For its part, the Calderon government has attempted to turn the deteriorating security climate in Juarez around by a whole-of-government approach. His Todos Somos Juarez (We are all Juarenses), with a $267 million price tag, has built parks, recreation centers, clinics, and a hospital, and paved many of the cities' dirt streets. His government has engaged local leaders and social service providers on what needs to be done and how to best accomplish the critical twin objectives of reducing fear and gaining the trust of Juarenses. The fear of retribution by the gangs is still pervasive and much of the government's efforts to date have either been not used or under utilized. It is now clear that without commensurate and simultaneous improvement in the personal security climate of Juarez, all such efforts at improving health, education, and other social services will fail.

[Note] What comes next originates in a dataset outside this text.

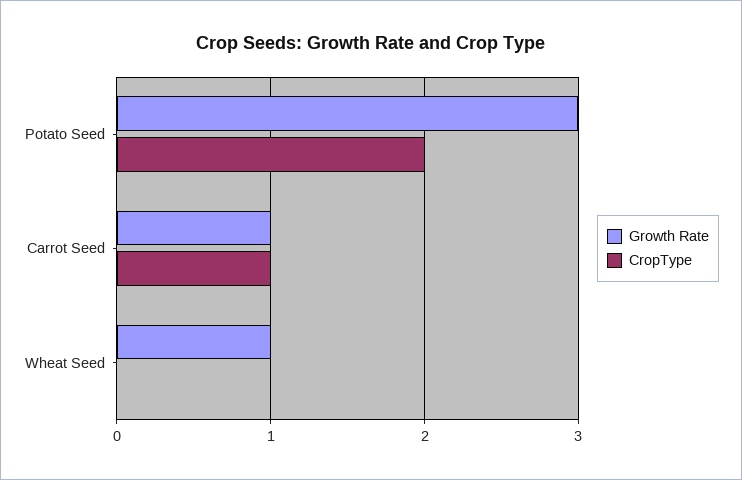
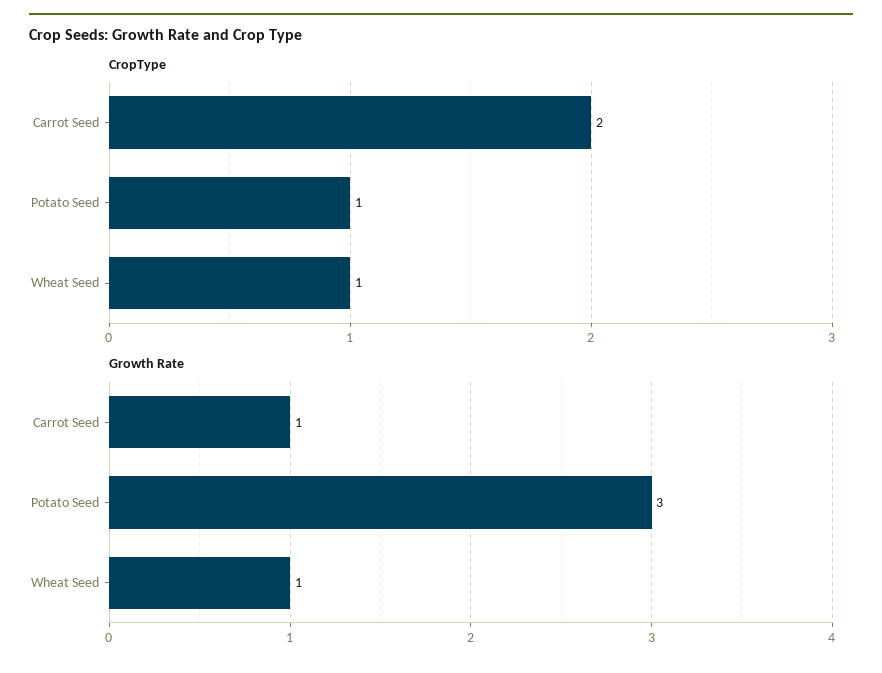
CropType, Potato Seed: 2 -> 1
CropType, Carrot Seed: 1 -> 2
CropType, Wheat Seed: 0 -> 1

In the last five years Calderon has pulled all the levers of government to get a grip on the security situation. He virtually disbanded the municipal and state police because of real fears of rampant corruption and penetration by the narcos. He has deployed the army, navy, and marines all of whom proved ill adapted to the rigors of effective policing in this volatile urban environment. Their presence and the credible accounts of violations of civil liberties and human rights created a popular backlash. Waves of Federal Police have also been sent to Juarez, but have not connected with residents. Tough strictures to prevent corruption and penetration of the force have made the Federales appear more like foreign paramilitaries in the eyes of the Juarenses. For instance, a Federal Police requirement for deployment to Juarez is that you cannot be from the city or even the State of Chihuahua. Officers and enlisted were billeted in hardened and remote places away from neighborhoods. When off duty, they were confined to their barracks and in the infrequent occasions that they ventured outside the security bubble they were required to bring along back up.

Recognizing that there is no shortcut to building trust within the communities of Juarez, the federal government has decided to pull thousands of Federales out of the city by March 2012 and keep about 1,200 there for training and support purposes, in an effort to rebuild the municipal and state police and create one operational force, known as Policia Unica. The appointment of a successful, no-nonsense police chief from Tijuana, Julian Leyzaola, as the new chief in Juarez should also help in integrating these security forces. This is a start.

However, what is also needed is a comprehensive public security plan for the city, a community-centric policing plan that puts cops into the neighborhoods on a regular basis where they can show consistent responsiveness to community needs and security challenges. Above all, they will be better-positioned to forge the kinds of relationships critical to building trust with local resident leaders. To protect this force and provide it "ground truth", an array of surveillance cameras and gunshot real-time alert systems should also be deployed, providing these nascent beat cops with the force multipliers necessary to immediately react to what is going on in their neighborhoods and for their own force protection. Breaking through deep distrust (and fear of retribution by the gangs) will not be easy, but U.S. troops in the extremely hostile environments of Afghanistan and Iraq are returning with valuable lessons learned that should be shared with Mexican security forces, after all security of the Mexican border cities is key to U.S. national security.

For its part, the U.S. government should marshal more resources to assist the Mexican police in border cities like Juarez. In addition to current intelligence sharing and target packaging, the U.S. should send veteran police who have worked in some of the worst gang-infested neighborhoods in our country to impart valuable lessons learned on community policing. When we look at the vast amounts of U.S. treasure expended in Afghanistan and Iraq for the sake of our national security, isn't it worth spending a fraction of those resources right next door?